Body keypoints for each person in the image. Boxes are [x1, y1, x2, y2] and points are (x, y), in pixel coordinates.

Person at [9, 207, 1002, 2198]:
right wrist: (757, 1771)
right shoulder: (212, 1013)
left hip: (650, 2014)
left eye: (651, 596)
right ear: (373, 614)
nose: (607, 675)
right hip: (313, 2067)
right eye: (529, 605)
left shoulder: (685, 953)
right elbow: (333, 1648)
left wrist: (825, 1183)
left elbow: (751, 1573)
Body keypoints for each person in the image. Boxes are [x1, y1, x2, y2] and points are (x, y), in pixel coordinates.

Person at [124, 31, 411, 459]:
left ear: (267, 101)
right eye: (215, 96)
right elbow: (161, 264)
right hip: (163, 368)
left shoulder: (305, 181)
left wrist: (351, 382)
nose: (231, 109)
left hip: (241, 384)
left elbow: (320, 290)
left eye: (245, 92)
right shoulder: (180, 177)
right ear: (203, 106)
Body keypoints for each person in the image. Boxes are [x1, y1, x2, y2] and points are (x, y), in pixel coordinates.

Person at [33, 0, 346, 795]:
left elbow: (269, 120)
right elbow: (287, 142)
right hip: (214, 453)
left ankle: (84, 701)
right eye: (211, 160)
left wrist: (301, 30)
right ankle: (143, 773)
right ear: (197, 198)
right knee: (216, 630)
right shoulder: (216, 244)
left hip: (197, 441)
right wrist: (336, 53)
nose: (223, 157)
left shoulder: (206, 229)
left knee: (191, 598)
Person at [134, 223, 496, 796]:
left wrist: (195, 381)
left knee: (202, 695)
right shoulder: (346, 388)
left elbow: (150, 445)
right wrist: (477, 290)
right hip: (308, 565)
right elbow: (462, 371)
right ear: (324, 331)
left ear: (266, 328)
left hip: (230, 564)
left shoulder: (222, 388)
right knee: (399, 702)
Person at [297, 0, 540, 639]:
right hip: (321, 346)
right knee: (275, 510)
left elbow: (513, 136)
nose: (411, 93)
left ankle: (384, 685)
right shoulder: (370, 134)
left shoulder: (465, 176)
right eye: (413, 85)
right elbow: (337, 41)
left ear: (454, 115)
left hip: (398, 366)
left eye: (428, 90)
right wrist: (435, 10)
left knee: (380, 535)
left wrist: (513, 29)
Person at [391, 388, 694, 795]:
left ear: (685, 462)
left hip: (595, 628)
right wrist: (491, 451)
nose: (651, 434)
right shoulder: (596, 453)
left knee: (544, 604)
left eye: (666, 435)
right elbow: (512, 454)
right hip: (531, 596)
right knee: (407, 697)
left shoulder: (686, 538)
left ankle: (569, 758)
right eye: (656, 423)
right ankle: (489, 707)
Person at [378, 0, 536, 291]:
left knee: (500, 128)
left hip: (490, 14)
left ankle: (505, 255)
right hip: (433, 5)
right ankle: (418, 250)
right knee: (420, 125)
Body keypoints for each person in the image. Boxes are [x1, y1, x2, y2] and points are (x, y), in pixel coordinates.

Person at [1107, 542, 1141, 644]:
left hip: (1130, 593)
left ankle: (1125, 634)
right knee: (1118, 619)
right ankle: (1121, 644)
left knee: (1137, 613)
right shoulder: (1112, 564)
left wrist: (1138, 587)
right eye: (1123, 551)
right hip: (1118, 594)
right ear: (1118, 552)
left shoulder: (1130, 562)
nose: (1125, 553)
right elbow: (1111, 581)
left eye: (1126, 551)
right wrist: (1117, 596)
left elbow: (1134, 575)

[EXERCISE PROMPT] All lines from the one containing "right wrist: (336, 53)" through the last line of the data must be set down exactly. No other lines belong in the answer.

[ANSWER SECTION]
right wrist: (336, 53)
nose: (223, 157)
left shoulder: (206, 229)
left knee: (191, 598)
Person at [134, 223, 496, 796]:
left wrist: (195, 381)
left knee: (202, 695)
right shoulder: (346, 388)
left elbow: (150, 445)
right wrist: (477, 290)
right hip: (308, 565)
right elbow: (462, 371)
right ear: (324, 331)
left ear: (266, 328)
left hip: (230, 564)
left shoulder: (222, 388)
right knee: (399, 702)
Person at [297, 0, 540, 639]:
right hip: (321, 346)
right knee: (275, 510)
left elbow: (513, 136)
nose: (411, 93)
left ankle: (384, 685)
right shoulder: (370, 134)
left shoulder: (465, 176)
right eye: (413, 85)
right elbow: (337, 41)
left ear: (454, 115)
left hip: (398, 366)
left eye: (428, 90)
right wrist: (435, 10)
left knee: (380, 535)
left wrist: (513, 29)
Person at [391, 388, 694, 795]:
left ear: (685, 462)
left hip: (595, 628)
right wrist: (491, 451)
nose: (651, 434)
right shoulder: (596, 453)
left knee: (544, 604)
left eye: (666, 435)
right elbow: (512, 454)
right hip: (531, 596)
right knee: (407, 697)
left shoulder: (686, 538)
left ankle: (569, 758)
right eye: (656, 423)
right ankle: (489, 707)
Person at [378, 0, 536, 291]:
left knee: (500, 128)
left hip: (490, 14)
left ankle: (505, 255)
right hip: (433, 5)
right ankle: (418, 250)
right knee: (420, 125)
Body keypoints for each person in the image. Boxes are [x1, y1, x2, y2] and points are (x, y), in pixel coordinates.

Person at [1107, 542, 1141, 644]:
left hip: (1130, 593)
left ankle: (1125, 634)
right knee: (1118, 619)
right ankle: (1121, 644)
left knee: (1137, 613)
right shoulder: (1112, 564)
left wrist: (1138, 587)
right eye: (1123, 551)
right hip: (1118, 594)
right ear: (1118, 552)
left shoulder: (1130, 562)
nose: (1125, 553)
right elbow: (1111, 581)
left eye: (1126, 551)
right wrist: (1117, 596)
left elbow: (1134, 575)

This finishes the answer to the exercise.